“Bolshevik policy is characterized not only by its revolutionary scope, but also by its political realism. These two aspects of Bolshevism are inseparable. The greatest task is to know how to recognize in time a revolutionary situation and to exploit it to the end. But it is no less important to understand when this situation is exhausted and is converted, from the political point of view, into its antithesis. Nothing is more fruitless and worthless than to show one’s fist after the battle. That, however, is just where Bukharin’s speciality lies.” (p 169)
In fact, Trotsky, also, erred in his evaluation. He was right that the revolutionary wave had ebbed, in China, but it was not just in China. Moreover, whilst Trotsky held out the prospect that this ebb was one running for a number of years, the reality was that it was ebbing for a couple of decades, consonant with the turn in the long wave cycle. In The Curve of Capitalist Development, Trotsky had, himself, set out the underlying, objective basis of that, residing in the long-wave cycle. But, unfortunately, he had placed too much weight, within the mechanism of that cycle, on subjective factors, and, particularly, of the revolutionary party.
The reality was that the crisis phase of the cycle, at the conjunctures of which, as he set out, wars and revolutions occur, had begun in 1914. By 1926-7, that phase was already transitioning into the stagnation phase, during which counter-revolutionary tendencies predominate. A new long wave upswing would not occur until after WWII. It provided the material basis, from 1949 to 1974, for workers to rebuild their strength and confidence, to renew their organisations, leaders and ideas. But, its only at the conjuncture, in the mid 1970's, as the boom phase of the cycle transitions into a new crisis phase, that a new revolutionary wave arises.
It starts to manifest in the late 1960's, in May '68, in France, with also The Prague Spring, the Civil Rights Movements in the US and Northern Ireland, as well as the rash of national revolutions across Africa, and similar movements in Latin America, but its proletarian character is more clearly manifest, in the 1970's, as large-scale, industrial conflicts continually spring up across Britain and Europe, and North America. The inadequate, economistic, syndicalist and reformist nature of the leadership, still heavily influenced by Stalinism, failed to utilise that period to take workers forward, politically, and, by the mid 1980's, as the cycle moved again into the stagnation phase, not even the sectional, industrial victories were possible, and workers were put on the back foot, as a new, counter-revolutionary period began.
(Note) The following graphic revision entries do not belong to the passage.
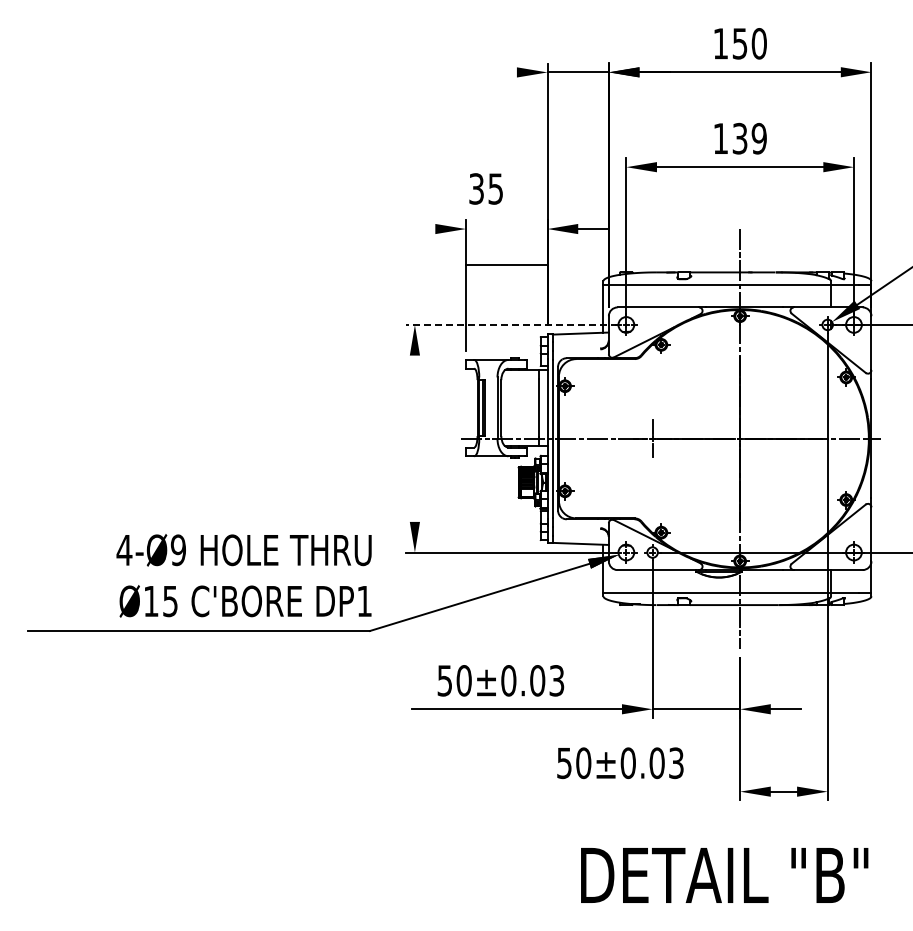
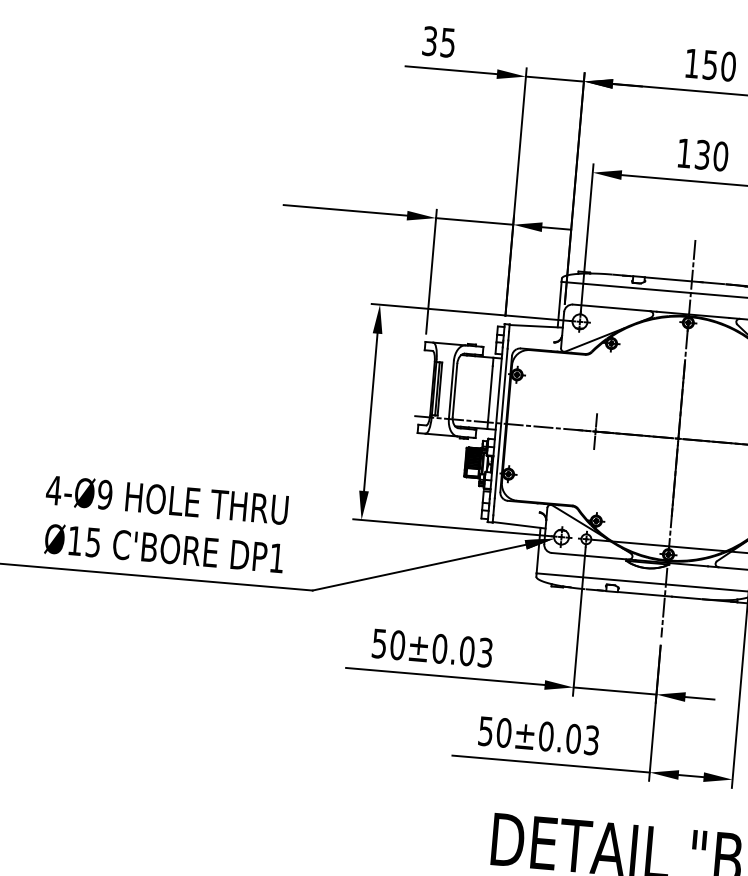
line: (468, 72) -> (451, 70), added
text: (758, 138) -> (720, 156), 139 -> 130
text: (485, 188) -> (438, 41), moved
line: (369, 229) -> (344, 210), added
line: (506, 265) -> (474, 221), moved
line: (511, 324) -> (471, 312), dashed -> solid
line: (414, 438) -> (370, 412), added
text: (243, 575) -> (164, 524), moved
line: (635, 791) -> (550, 763), added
That was the kind of period, also, that began in the mid 1920's, seen in the defeat of the British General Strike, the Chinese Revolution, defeat of Italian workers, and rise of fascism, in Italy, and later in Germany, Spain and elsewhere, as well as the consolidation of the conservative, petty-bourgeois, bureaucratic caste in the USSR, and its reflection in the Communist Parties globally.
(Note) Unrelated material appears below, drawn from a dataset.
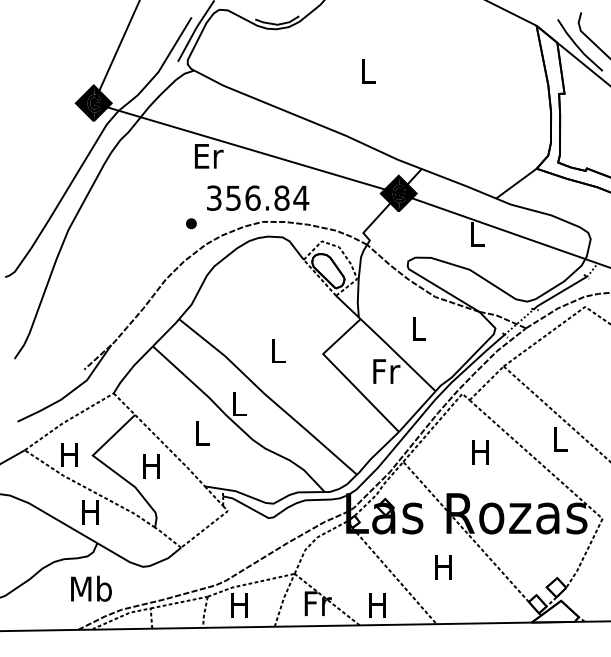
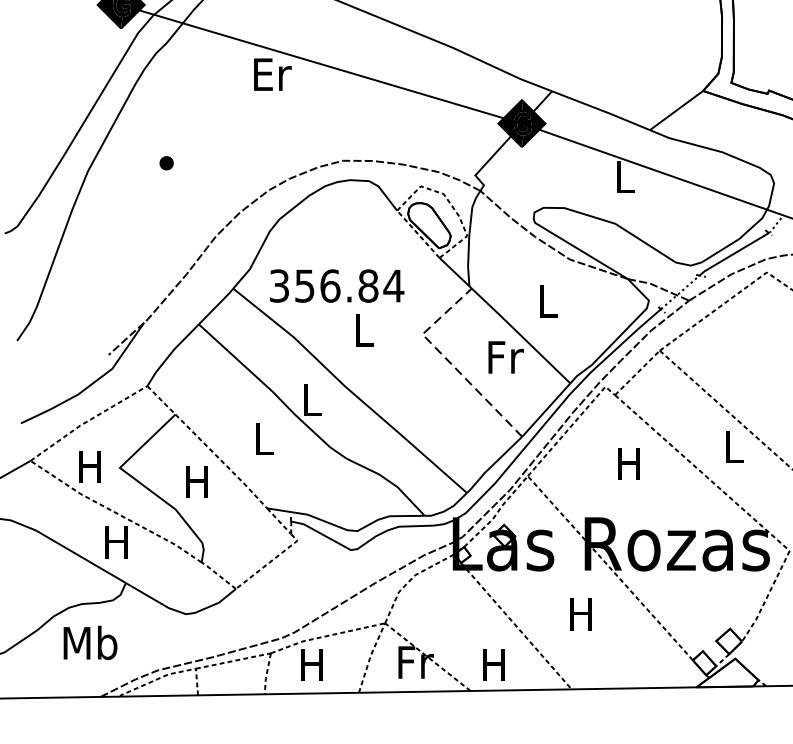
text: (258, 197) -> (337, 285), moved
part: (191, 223) -> (166, 162), moved
line: (342, 374) -> (447, 361), solid -> dashed
text: (91, 588) -> (90, 642), moved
Trotsky, speaking again of Bukharin, notes,
“In so far as he did nothing but amend or “complete” Lenin, his caricatured aspect did not exceed certain modest limits. In so far as he pretends to give leadership himself, profiting by the total lack of knowledge in international questions on the part of Stalin, Rykov and Molotov, little Bukharin swells up until he becomes a gigantic caricature of Bolshevism. His strategy reduces itself to finishing off and mutilating, in the epoch of decline, that which escaped alive in the abortive and besmirched revolutionary period.” (p 169)
He notes that, contrary to the position of the ECCI, there was a counter-revolutionary, not revolutionary period, in China. Only in the sense that all of the contradictions lead to, and are only resolvable by revolution, was it true that a revolutionary situation existed in China.
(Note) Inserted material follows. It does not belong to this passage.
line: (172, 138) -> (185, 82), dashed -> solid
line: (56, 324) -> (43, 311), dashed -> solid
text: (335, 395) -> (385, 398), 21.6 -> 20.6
“But from this point of view, there is not a single country in the world where there does not exist a revolutionary situation which must inevitably manifest itself openly with the exception of the USSR, where, in spite of five years of opportunist back-sliding, the soviet form of the proletarian dictatorship still opens up the possibility of a renascence of the October revolution by means of reformist methods.” (p 170)
Even in this latter evaluation, Trotsky was soon to change his mind, and to conclude that it had experienced Thermidorean counter-revolution, requiring a political revolution to oust the petty-bourgeois, bureaucratic caste, and restore the political regime of proletarian democracy.